FORT LAUDERDALE, Fla. (CN) – A dive instructor has sued his business partner, accusing him of letting their company ship military-grade scuba equipment to a “known militant” in North Africa despite a warning from the Department of Homeland Security that the shipment was restricted.

In his lawsuit in Broward County, Florida, Shawn Robotka says his business partner allowed their company, Kaizen Solutions International, to execute an illegal shipment of rebreather dive equipment to a Libyan militant.

According to the complaint, the Department of Homeland Security and the Department of Commerce met with the company in August 2016 and warned that the shipment was unlawful. The meeting is said to have taken place after the company asked the Department of Commerce about the legality of the order.

Robotka claims his business partner, Peter Sotis, did not attend the meeting but was “informed afterward that rebreathers are a controlled item and that government agencies prohibited the sale of such items to Libya.”

Rebreather equipment and diver-propulsion systems supposedly contained in the shipment are considered military grade and suited for use in stealth diving operations. They are restricted from foreign shipment to Libya and other nations under military arms embargoes, Robotka says.

According to the complaint, filed Dec. 22, Sotis “was aware the Libyan customer was a known militant in the region” but allowed the shipment to be sent anyway.

Robotoka meanwhile claims Sotis is liable for “additional wrongful action,” including unauthorized use of Kaizen’s funds, fraudulently inducing Robotka to loan $44,000 to the company, and “mislabeling scuba tanks” to feign compliance with Department of Transportation requirements.

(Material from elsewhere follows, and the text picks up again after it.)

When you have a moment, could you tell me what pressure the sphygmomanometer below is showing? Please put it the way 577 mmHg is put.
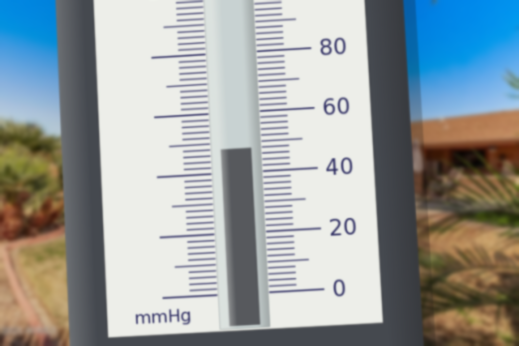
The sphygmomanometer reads 48 mmHg
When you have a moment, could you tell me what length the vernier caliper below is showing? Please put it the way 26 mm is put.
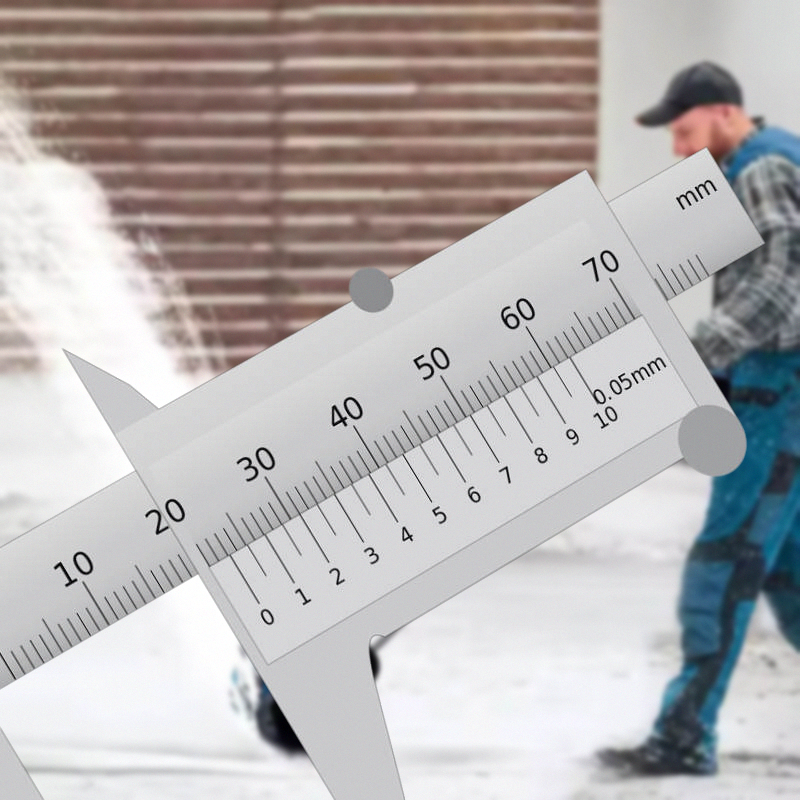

The complaint says the FBI sought to seize the illegal shipment from Kaizen on Aug. 24.

Sotis responded to the lawsuit in a statement issued to Courthouse News.

“As to the complaint filed by Robotka, the allegations are absolutely false and I look forward to proving them wrong in court,” Sotis said.

“Mr. Robotka has failed to include any evidence to prove a single fact he has claimed in his filings,” Sotis stated.

According to Sotis, Robotka is a minority shareholder who was supposed be an employee of the company, but last month he “stopped showing up at work.”

“I have evidence which shows that on Dec. 21, [Robotka] withdrew all of the funds from the companies’ bank accounts.  He did this without telling me.  The very day after he cleared out the bank accounts, he filed his complaint. Draw what conclusions you like from this action,” Sotis said.

“I believe Mr. Robotka is doing all this to get some kind of advantage over me or to force a settlement. I was not aware, before he did this, that there was even a dispute,” Sotis said.

Sotis said he plans on defending himself “vigorously” against Robotka’s allegations and intends to bring his own lawsuit against Robotka, which will include claims to recover company funds he says Robotka took.

Neither the FBI nor Immigration and Customs Enforcement has responded to a request for confirmation that the Kaizen shipment was seized.

Robotka’s lawsuit seeks damages for breach of the company’s operating agreement, breach of fiduciary duty and fraudulent misrepresentation. He also requests injunctive relief, an accounting and a court order dissolving Kaizen Solutions and appointing a receiver to oversee liquidation of its assets and the assets of its related companies and subsidiaries, including Add Helium and Oncourse Training.

On Add Helium’s website, Sotis is described as a founder of the company.

Court records indicate that Sotis is an 80 percent owner of Kaizen, while Robotka holds a 20 percent interest.